### Problem 1
List, in order of appearance and including repeats, every expression enclosed in asterisks in the blog excerpt.
### Problem 2
Transcribe the blog excerpt from "Notes for next" up to and including "NOT get installed.".
───── Page text ─────
I figure, between regular watering and the lovely food I gave em today, things should improve.

Notes for next year - get screening for ALL the boxes when going right into the ground in late spring. Early spring (ie, Feb) not so much. Late Spring (ie late March/early April) definitely. Also - go with all heat resistant - hopefully by the end of this year, I'll have figured out enough to feel comfy in buying some full price heirloom seeds. Also, next year, I'm going for some fruit trees.

 


 

In other delightfully domestic news - no, the countertops did NOT get installed.

Well, one did. *lol*

The longer ones (around the sink) were MISMEASURED. *asplode* *sigh* So, it was too short, and they have to come back Wednesday. Thankfully, I'm salaried, and take any chance possible to escape from work, so I don't mind TOO much - but still! Dammit! I want my countertops!

Once nice perk - they put in the lift BEFORE they realized that the counters were too short, so we will still be able to install the dishwasher!! They also installed our gorgeous new faucet, so whoohoo! *sigh* I was so hoping that Sunday would be the last time I had to wash dishes. *LOL*

Murph.

Tuesday, April 24, 2007

Stuff & Nonsense

*brushes off dust forlornly*

Urm. Lately, I've been starting all my entries about how I have nothing to write, but I think the scarcity of my entries has been testament enough to that.
───── Provided material ─────
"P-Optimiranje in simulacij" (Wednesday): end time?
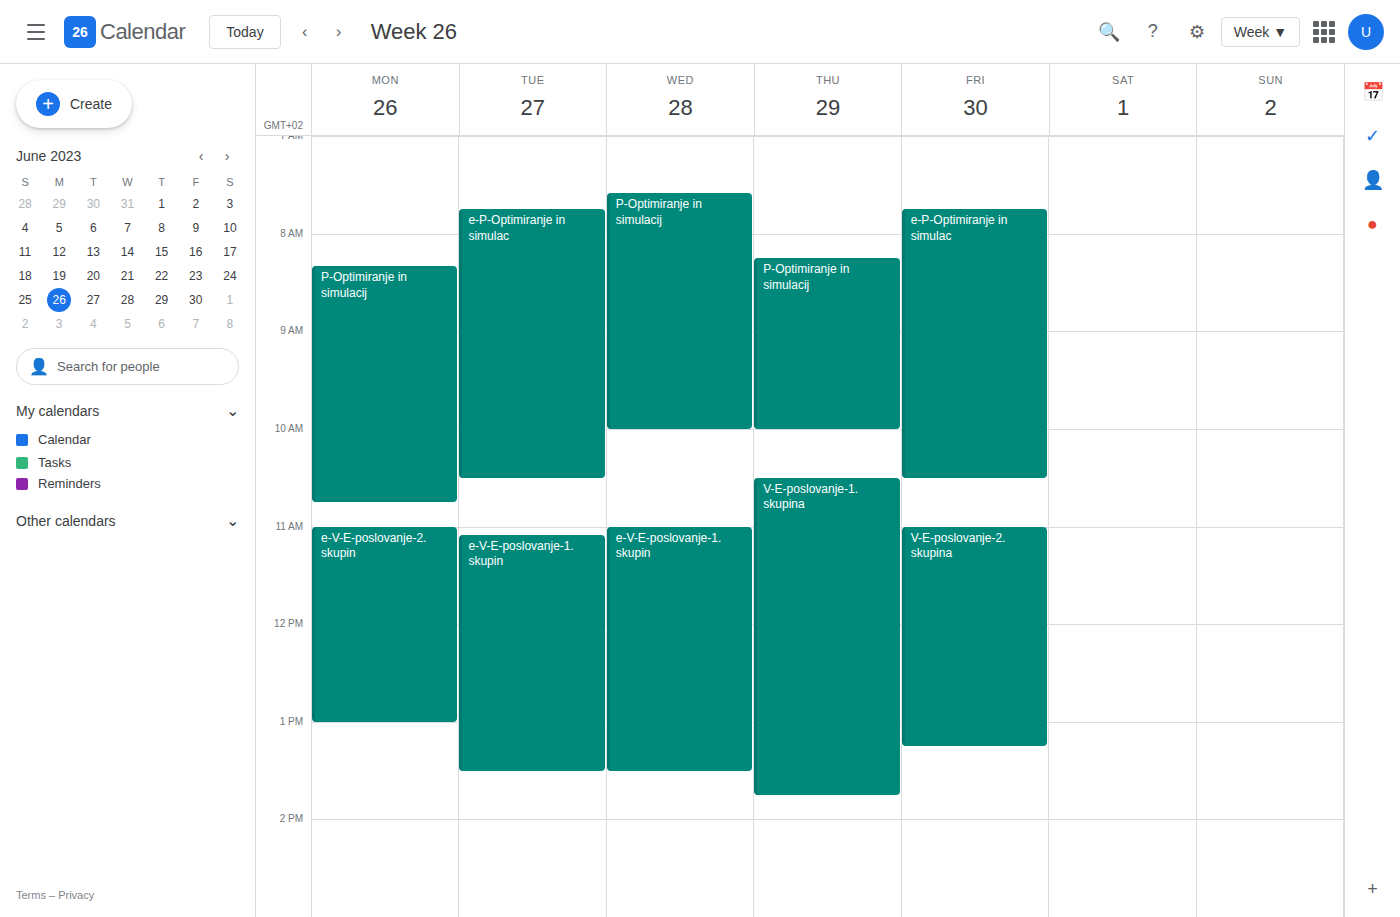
─────
### Correct result 1
*lol*
*asplode*
*sigh*
*sigh*
*LOL*
*brushes off dust forlornly*

### Correct result 2
Notes for next year - get screening for ALL the boxes when going right into the ground in late spring. Early spring (ie, Feb) not so much. Late Spring (ie late March/early April) definitely. Also - go with all heat resistant - hopefully by the end of this year, I'll have figured out enough to feel comfy in buying some full price heirloom seeds. Also, next year, I'm going for some fruit trees.

 


 

In other delightfully domestic news - no, the countertops did NOT get installed.